Your objective:
Copy word for word the passage of the bread baskets thread below that runs from "## rugbyken (Jan" up to and including "onto the tarmac.".

[[ Text open ]]

# Bread Baskets



## donk (Sep 7, 2009)

Hi all Sorry if I but I must ask a what maybe a very stupid question?? I have noticed other members talking about using bread baskets to aid traction in soggy conditions I take it these are the ones that bread is delivered to the super markets. Please could somebody how they are used for the soggy bit and do you have to modify them at all very many thanks in advance for any reply Donk ( stupid ) Dave


----------



## Gary1944 (Feb 21, 2009)

Hi Donk, Not used them myself, but saw people attempting to get off Peterborough Showground recently, not very successfully. They are the bottom diamond pattern of the crates cut into strips. Look like a good idea, and I'm sure if it hadn't been quite so wet they would have been successful.

BTW I thought you were down under with Crocodile Dundee in the outback! Did they let you out? :lol: Gary


----------



## uncleswede (Apr 16, 2010)

We had to use our Monster Mats





)

for the first time last weekend on a soggy pitch in the Cotswolds. Without them we wouldn't have been able to a) get onto the pitch and b) get up the levelling ramps. I recommend them


----------



## rugbyken (Jan 16, 2006)

the baskets refered to are the bottom cut out of the delivery crates they give you a mat about 2' x 18" or 600 x 450mm, they are very good for parking on to stop the van sinking if its wet , got stuck at the side of the daughters 2 weeks ago jacked up and put the mats under the wheels and drove of fine, & recently followed tom tom down a sand covered track in portugal that turned out to be just sand they got me out of that as well, i carry them strapped to the bike rack & am thinking of getting another 4 they're that light & useful,


----------



## ched999uk (Jan 31, 2011)

Wish I could get some. 

I think Peterborough was exceptional and the bread basket bases did stop MHs sinking. Some of the soft areas that had to be driven over at Peterborough were so soft a road a bread trays would have been needed to get some onto the tarmac.


----------



## eddievanbitz (May 1, 2005)

Steal them the same as everyone else! 

The owners clearly emboss on them this is the property etc

:wink: Pick the laws to adhere too and the ones to break!

Eddie


----------

[[ Text closed ]]
[[ Information given open ]]

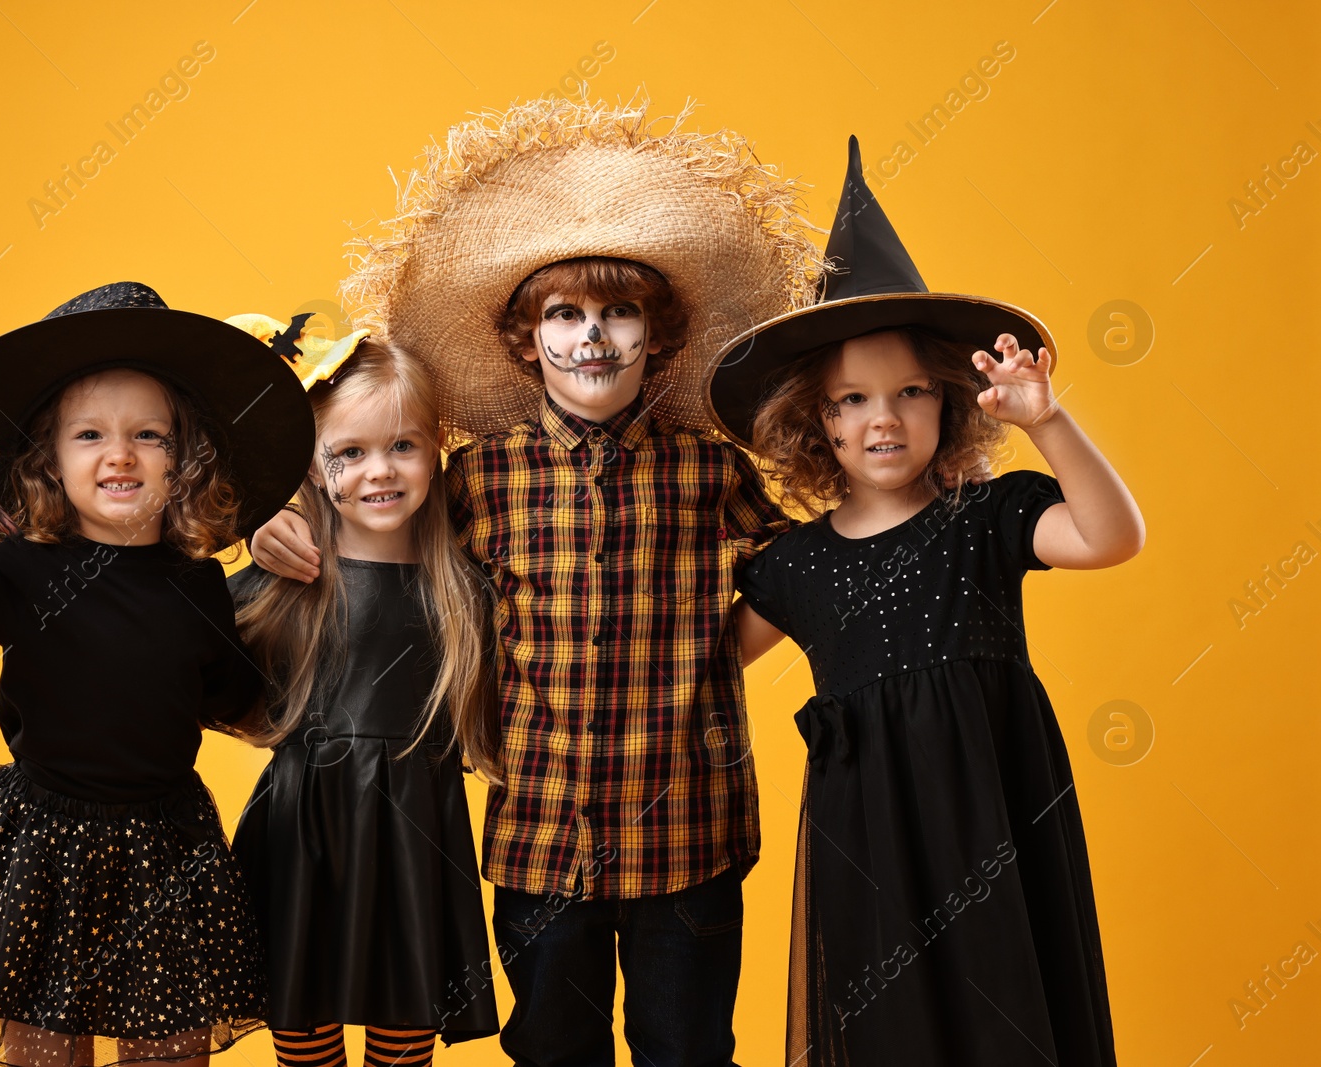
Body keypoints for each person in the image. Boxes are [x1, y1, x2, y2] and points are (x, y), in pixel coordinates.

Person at [252, 99, 823, 1067]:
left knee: (684, 1045)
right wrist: (274, 516)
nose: (591, 337)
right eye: (564, 313)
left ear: (658, 334)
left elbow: (800, 568)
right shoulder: (481, 478)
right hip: (539, 835)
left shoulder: (705, 467)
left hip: (688, 827)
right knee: (554, 1045)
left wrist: (723, 645)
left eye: (617, 311)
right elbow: (376, 530)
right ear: (526, 340)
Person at [709, 138, 1143, 1066]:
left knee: (1013, 1014)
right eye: (854, 398)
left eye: (910, 392)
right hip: (873, 848)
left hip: (997, 817)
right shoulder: (797, 566)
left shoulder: (987, 521)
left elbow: (1111, 536)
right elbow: (696, 661)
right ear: (818, 418)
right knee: (891, 1026)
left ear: (950, 403)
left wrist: (1049, 422)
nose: (884, 419)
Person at [0, 281, 314, 1066]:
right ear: (46, 458)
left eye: (150, 434)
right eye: (89, 435)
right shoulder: (17, 569)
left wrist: (311, 585)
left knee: (171, 1048)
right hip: (45, 843)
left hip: (167, 850)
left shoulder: (199, 581)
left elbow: (247, 705)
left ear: (187, 456)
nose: (120, 454)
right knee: (45, 1047)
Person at [222, 325, 501, 1065]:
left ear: (437, 448)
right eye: (349, 452)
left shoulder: (465, 585)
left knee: (405, 1022)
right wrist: (247, 522)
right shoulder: (286, 577)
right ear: (311, 467)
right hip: (302, 827)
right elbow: (177, 635)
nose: (380, 470)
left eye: (403, 446)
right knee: (302, 1018)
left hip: (415, 827)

[[ Information given closed ]]

Answer to the exercise:
## rugbyken (Jan 16, 2006)

the baskets refered to are the bottom cut out of the delivery crates they give you a mat about 2' x 18" or 600 x 450mm, they are very good for parking on to stop the van sinking if its wet , got stuck at the side of the daughters 2 weeks ago jacked up and put the mats under the wheels and drove of fine, & recently followed tom tom down a sand covered track in portugal that turned out to be just sand they got me out of that as well, i carry them strapped to the bike rack & am thinking of getting another 4 they're that light & useful,


----------



## ched999uk (Jan 31, 2011)

Wish I could get some. 

I think Peterborough was exceptional and the bread basket bases did stop MHs sinking. Some of the soft areas that had to be driven over at Peterborough were so soft a road a bread trays would have been needed to get some onto the tarmac.